HSDS Docker Images
by John Readey, The HDF Group
The Highly Scalable Data Service (HSDS) runs as a set of containers in Docker (or pods in Kubernetes) and like all things Docker, each container instance is created based on a container image file (using the OCI format specification, see: https://github.com/opencontainers/image-spec.) Unlike say, a library binary, the container image includes all the dependent libraries needed for the container to run. To create a container image, you can use the “docker build” command which follows instructions in the Dockerfile to create the image. Each image is identified by a repository name (e.g. “hdfgroup/hsds”) and a tag (e.g. “latest”), separated by a colon. E.g.: hdfgroup/hsds:latest. Tags are typically used to distinguish different versions of the container software.
Rather than building the container image for HSDS yourself, it’s even easier to just fetch an image from Docker Hub. Docker Hub is a popular repository for container images, and you can find different versions of the HSDS container image here. When a specific container image tag is needed, Docker will first check to see if it has already been downloaded, and if not present, download from the requested repository (Docker Hub if not otherwise specified).
Here’s how the process works when the
runall.sh script is invoked to start HSDS:
runall checks for the existents of various environment variables to determine if this is an AWS, Azure, or Posix deployment. For example, if
AWS_S3_GATEWAYis found, it assumes this is for an AWS Deployment using S3 storage.
The command “
docker-compose -f <deployment_file> up -d” is executed where <deployment_file> is one of the deployment yaml’s provided here. The deployment file specified which containers are to be launched and how they will be networked together. (This enables the SN container to find the DN containers for example.)
Docker uses the image key in the deployment yaml to fetch the indicated container image (if not already present). If the image key doesn’t include a tag, the tag “latest” will be fetched.
Containers are started using the container image plus whatever settings are given in the compose file.
The runall.sh script is just a convenience method to make the initial deployment of HSDS as easy as possible. Feel free to customize the deployment yaml in any way you see fit, and/or to just invoke docker-compose directly rather than use the runall script.

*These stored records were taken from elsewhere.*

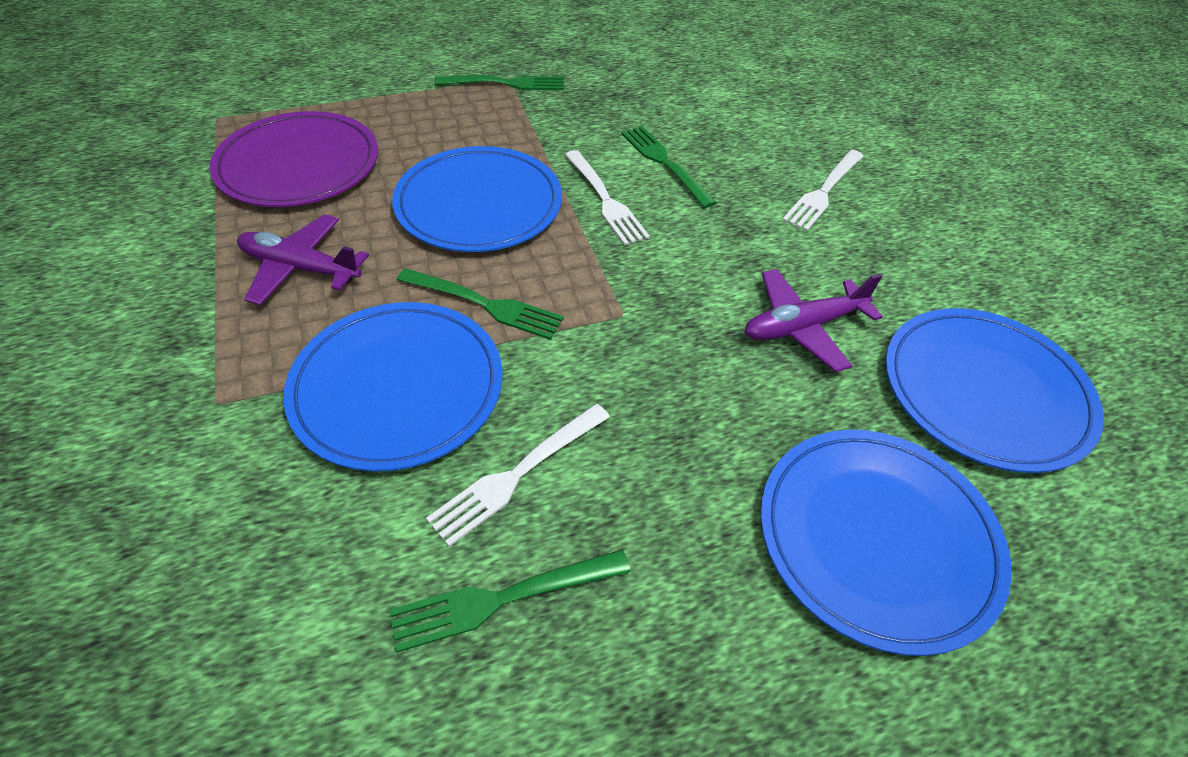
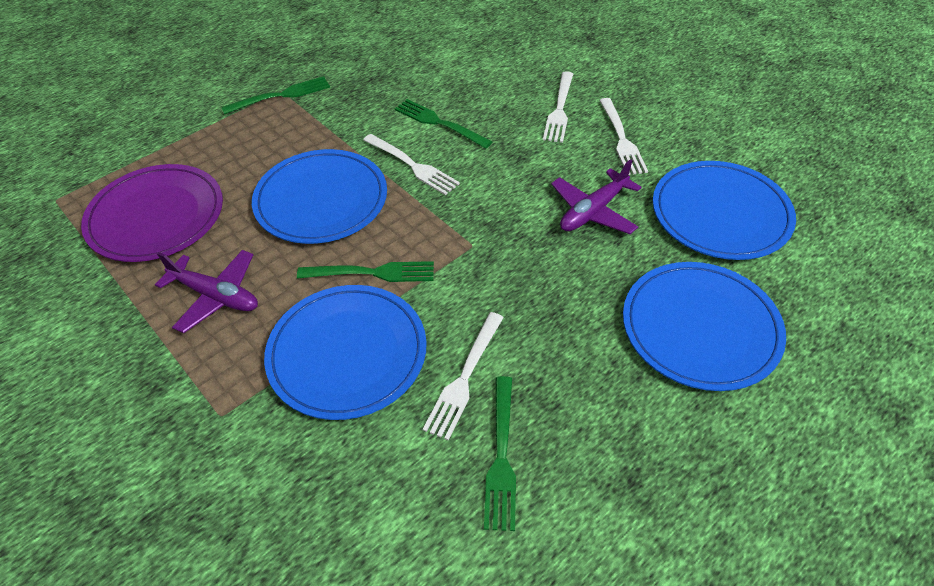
camera: 20 degrees left, 0 degrees up
(301, 268) = (216, 296): purple plane -> purple plane turned 150 degrees counterclockwise
(503, 599) = (501, 456): green fork -> green fork turned 45 degrees counterclockwise
(888, 251) = (621, 139): none -> white fork

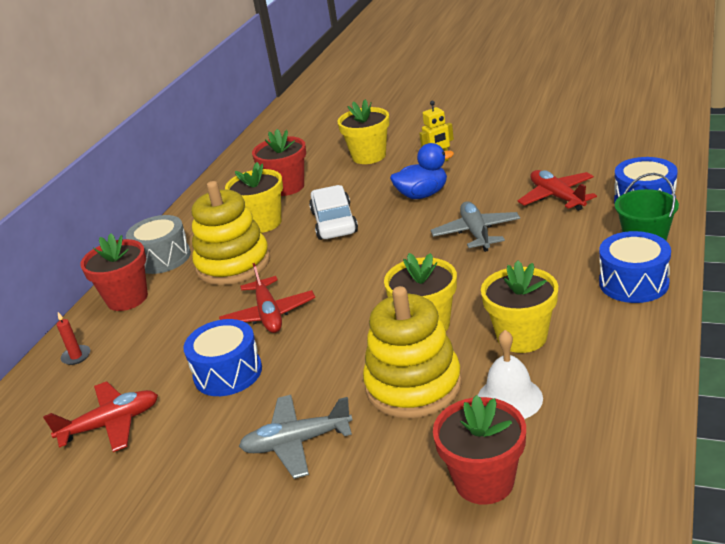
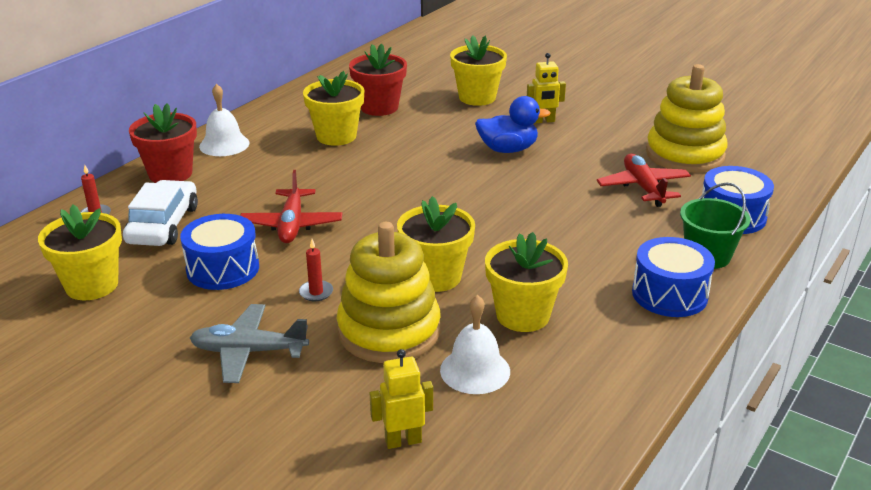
camera: 10 degrees right, 0 degrees up
(111, 424) = (92, 285): red plane -> yellow flower pot
(163, 258) = (224, 144): grey drum -> white bell
(233, 264) = (286, 168): yellow stacking toy -> yellow stacking toy (685, 154)
(327, 370) = (316, 292): none -> red candle
(334, 222) = (405, 153): white car -> white car (163, 225)
(476, 233) = (539, 201): grey plane -> none
(484, 481) = (403, 441): red flower pot -> yellow robot

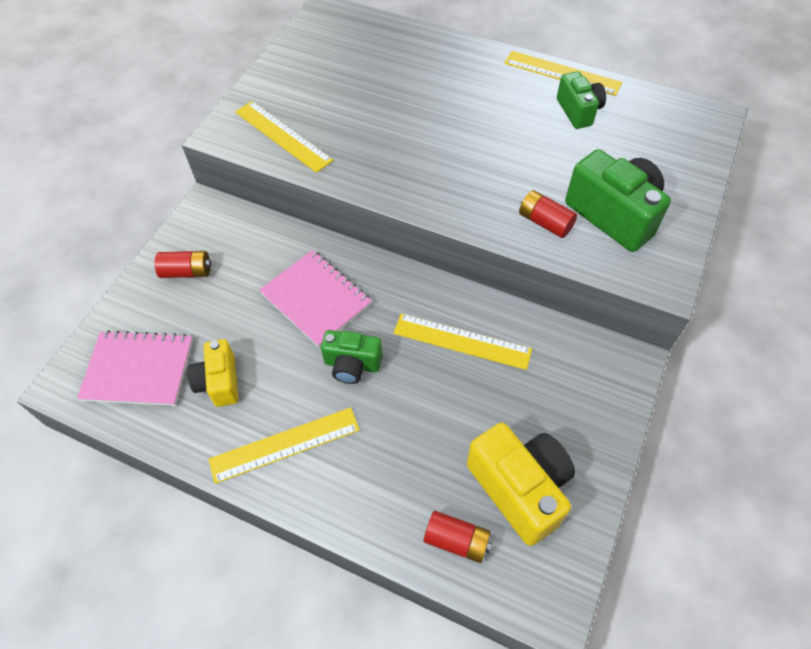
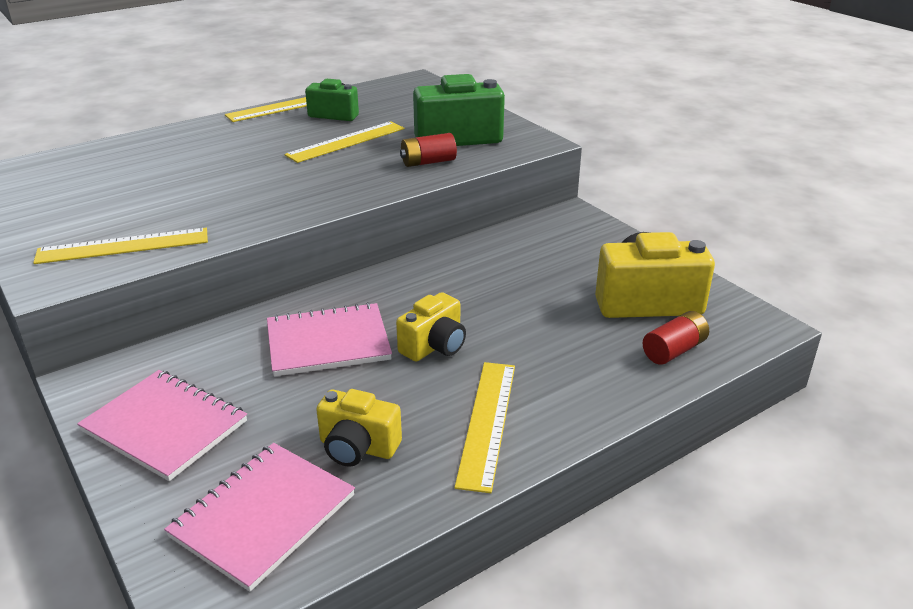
camera: 60 degrees left, 25 degrees down
(187, 272) = (165, 426): red battery -> pink notebook
(352, 364) = (434, 346): green camera -> yellow camera
(462, 341) = (474, 277): yellow ruler -> yellow ruler (346, 142)

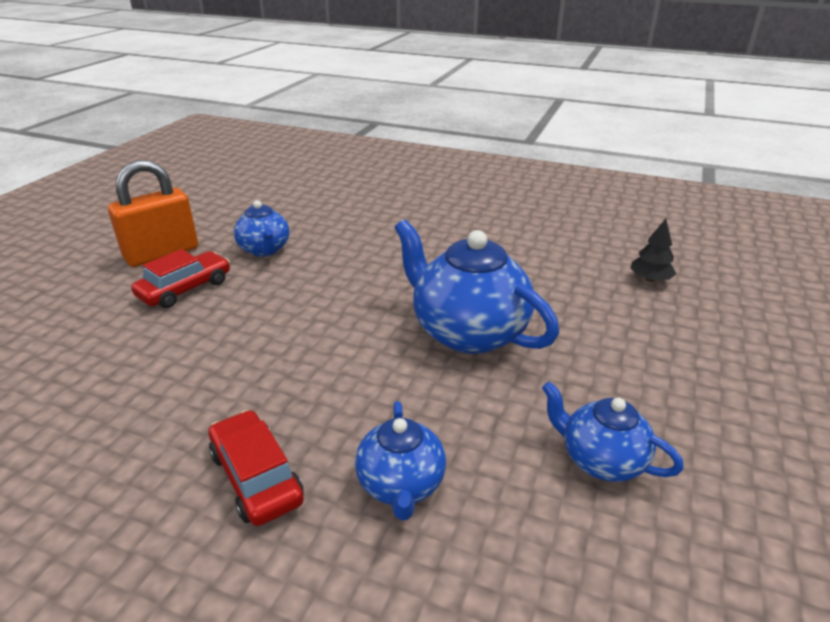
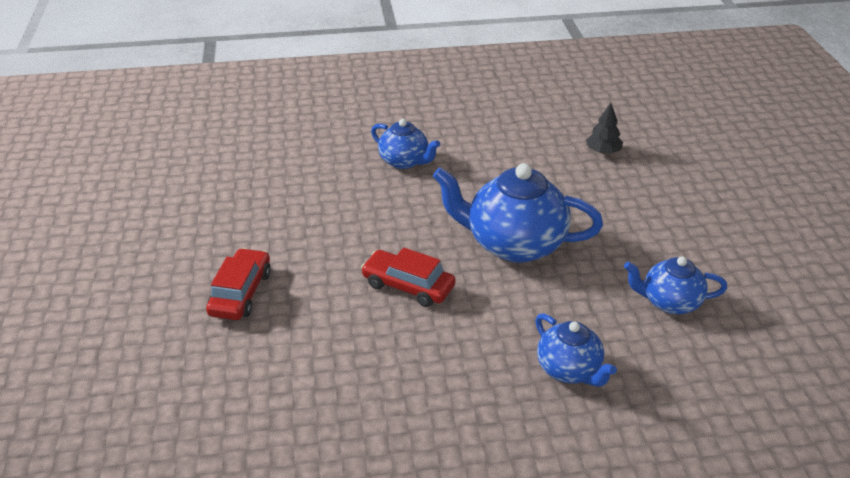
camera: 30 degrees left, 5 degrees up
(162, 254) = (171, 267): orange padlock -> none
(256, 477) = (473, 407): red car -> red car (408, 286)
(264, 250) = (269, 229): blue teapot -> blue teapot (404, 161)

One change you may wish to consider is to use a specific tag for the image. While you may think the default “latest” tag would give you the most recent image in the repository, actually it treats “latest” as it would any other tag. In any case for production use, you likely don’t want to get surprised by a new version of HSDS suddenly showing up. Best practice would be to set the tag to one of the specific tags in the repo. Update the tag periodically to get up to date with the latest stable release. The tags starting with “sha-” are based on the SHA value of the corresponding commit to the GitHub master branch. Once a check in to the GitHub master branch has passed all the continuous integration checks, it is automatically pushed to DockerHub. If you use one of these tags in your compose file, you are guaranteed the image will not change in the future. Conversely, if you use the tag “master”, you’ll get the most recent master image (and you may or may not get a different set of bits when you next deploy HSDS).
By the way, there’s no requirement to use DockerHub. If you are running on AWS it’s equally convenient to use the “Elastic Container Registry.” Or if you are running on Azure, you can use the Azure Container Registry. For these options, you’ll need to push the HSDS container images yourself.
Finally, if you are deploying on Kubernetes, you’ll use the same image tags and repositories as with Docker. You’ll specify the image tags in the deployment yaml that you’ll create based on one of the examples provided here.
I hope this helps answer any questions you may have about container images. Let us know if this is useful or raises additional questions!